Having children is "all consuming" and can introduce new stresses to a career, Blackham says.
"You suddenly have this obligation and duty to provide for your children and that's when stress and tension can come in.
"After having children, suddenly all my options narrowed and I kept seeing this hallway of closed doors. But I didn't mind being in that hallway."
Thompson says balancing work and family is a bit like running two bank accounts.
"If you're too far in credit in your family account and your work account keeps getting debited, that's not fair on the employer and vice versa for the family."

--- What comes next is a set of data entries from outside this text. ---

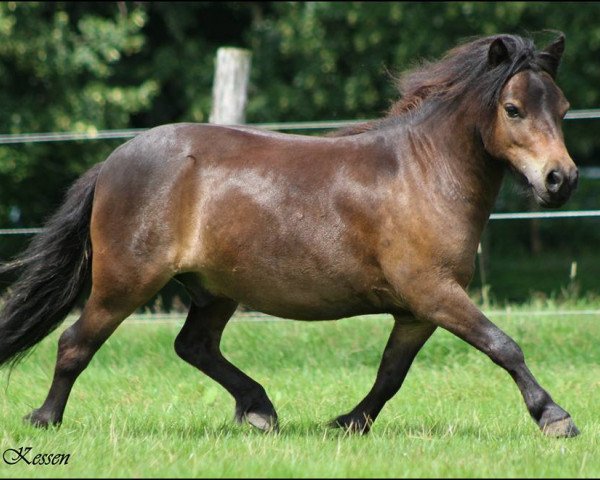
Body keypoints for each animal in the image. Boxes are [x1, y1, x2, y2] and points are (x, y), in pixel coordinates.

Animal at [1, 33, 580, 436]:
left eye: (563, 108)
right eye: (513, 109)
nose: (562, 179)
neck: (423, 172)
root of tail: (113, 162)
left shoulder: (417, 311)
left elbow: (390, 374)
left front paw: (347, 423)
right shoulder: (434, 293)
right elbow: (503, 346)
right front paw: (555, 416)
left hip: (214, 291)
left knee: (194, 346)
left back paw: (258, 410)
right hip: (125, 282)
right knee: (76, 343)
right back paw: (44, 419)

However, whatever way career parents choose to balance their commitment books, without fulltime childcare one parent's career will inevitably take a back seat.
Both Blackham and Thompson admit their wives' careers have been compromised, and Scrymegeour says he won't be able to gauge the effect of his time at home until he gets back to his career.
"Information technology moves fast, so I'll have a lot of catching up to do. I've missed out on a lot of projects I'd have liked to be involved in."
Doughty, who has been HR manager for Tower Corporation, American Express, and Westpac Bank, says while a woman's career is often more compromised by parenting, it's a choice many women make.
"I knew I wanted kids, so my focus was to get to a point in my career where I could leave it and then return to it.
"I was quite ambitious; I wanted to get to a senior level so I wouldn't have to start at the bottom rung again. Right now I'm happy to maintain my place on the ladder and be with my boys, rather than keep climbing."
Suzanne Hanson, Cisco Corporation's New Zealand marketing director, is still climbing the ladder. Her husband, a former production manager for a furniture company, is a fulltime parent.
"So I have the job and the guilt," quips Hanson.
Hanson says her son is happy but sometimes needs her rather than his father. Initially her husband struggled with life at home.
"There aren't the networking opportunities for home-based men that there are for women. So initially my husband was quite isolated and Kristian wasn't very sociable."
She says while these problems have been resolved, the couple have agreed not to have more children.
"With my career, there just isn't the time," Hanson says.
Interestingly, she believes being a parent has made her better at her job.
"A lot of people ask me if the effort [of balancing career and mothering] is worth it but I think being a parent has put a lot of balance in my life and that's been good for my career, too.
"I see women at work with no children and they never go home."
Scrymegeour says while he's looking forward to getting back to work to get his "head moving again" spending eight months at home with his daughter is the best thing he's ever done.
He neatly sums up the conflict many career parents feel: "I'd feel guilty asking my manager if I could do the same thing again, but the truth is I'd love to."